Random Forest Training Time: 107.7307 seconds
Random Forest Prediction Time: 0.5238 seconds
Random Forest RMSE on Test Data: 1620.5899


In [20]:
# Best model from GridSearchCV for LightGBM
best_lgb_model = lgb_grid.best_estimator_

# Measure training time
start_time = time.time()
best_lgb_model.fit(X_train, y_train)
training_time_lgb = time.time() - start_time
print(f"LightGBM Training Time: {training_time_lgb:.4f} seconds")

# Measure prediction time
start_time = time.time()
y_pred_lgb = best_lgb_model.predict(X_test)
prediction_time_lgb = time.time() - start_time
print(f"LightGBM Prediction Time: {prediction_time_lgb:.4f} seconds")

# Evaluate performance on test data
rmse_lgb = np.sqrt(mean_squared_error(y_test, y_pred_lgb))
print(f"LightGBM RMSE on Test Data: {rmse_lgb:.4f}")

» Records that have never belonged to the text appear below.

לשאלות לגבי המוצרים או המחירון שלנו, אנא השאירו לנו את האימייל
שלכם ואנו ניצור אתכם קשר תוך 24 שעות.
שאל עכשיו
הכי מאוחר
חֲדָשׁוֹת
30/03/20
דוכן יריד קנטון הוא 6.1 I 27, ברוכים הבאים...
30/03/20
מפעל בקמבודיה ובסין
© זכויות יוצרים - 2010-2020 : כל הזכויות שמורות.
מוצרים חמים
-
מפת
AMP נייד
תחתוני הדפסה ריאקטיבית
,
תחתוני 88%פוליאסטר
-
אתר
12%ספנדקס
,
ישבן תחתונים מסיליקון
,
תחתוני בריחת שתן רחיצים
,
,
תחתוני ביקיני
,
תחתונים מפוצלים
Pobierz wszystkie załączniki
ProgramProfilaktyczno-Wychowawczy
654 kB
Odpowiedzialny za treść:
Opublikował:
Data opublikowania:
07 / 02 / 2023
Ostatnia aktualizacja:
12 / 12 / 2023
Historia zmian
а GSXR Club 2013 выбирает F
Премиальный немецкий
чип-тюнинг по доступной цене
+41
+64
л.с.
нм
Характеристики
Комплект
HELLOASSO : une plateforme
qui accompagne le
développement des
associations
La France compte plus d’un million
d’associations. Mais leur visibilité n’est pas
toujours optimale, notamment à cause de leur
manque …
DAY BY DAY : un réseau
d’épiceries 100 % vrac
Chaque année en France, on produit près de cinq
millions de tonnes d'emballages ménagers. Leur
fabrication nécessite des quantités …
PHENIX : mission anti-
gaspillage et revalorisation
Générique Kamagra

LightGBM Training Time: 7.9731 seconds
LightGBM Prediction Time: 1.1271 seconds
LightGBM RMSE on Test Data: 1619.2757


## Model analysis

The key criteria Rusty Bargain is interested in are:

- <b>Quality of the Prediction:</b> Measured by RMSE (Root Mean Squared Error).
- <b>Speed of Prediction:</b> How fast the model makes predictions.
- <b>Time Required for Training:</b> How long it takes to train the model

Quality of the Prediction (RMSE):

LightGBM has the best RMSE (1619.2757), followed very closely by Random Forest (1620.5899).
The Decision Tree has a significantly higher RMSE (1815.1099), making it the least accurate of the three.

Speed of the Prediction:

The Decision Tree is by far the fastest in prediction time (0.0459 seconds).
Random Forest has a moderate prediction time (0.5238 seconds), while LightGBM is the slowest (1.1271 seconds).
Time Required for Training:

The Decision Tree is the quickest to train (3.1940 seconds), followed by LightGBM (7.9731 seconds).
Random Forest takes significantly longer to train (107.7307 seconds)


### Final Recommendation 

In this project, we built and evaluated several machine learning models to predict used car prices. The models varied in terms of accuracy, training time, and inference speed. Among the models tested, we found that LightGBM performed the best in the target criteria.

LightGBM offers the best prediction quality with the lowest RMSE (1619.2757) and a reasonable training time (7.9731 seconds). Although it is slower in prediction time, its accuracy makes it the best choice for Rusty Bargain, where prediction quality is paramount.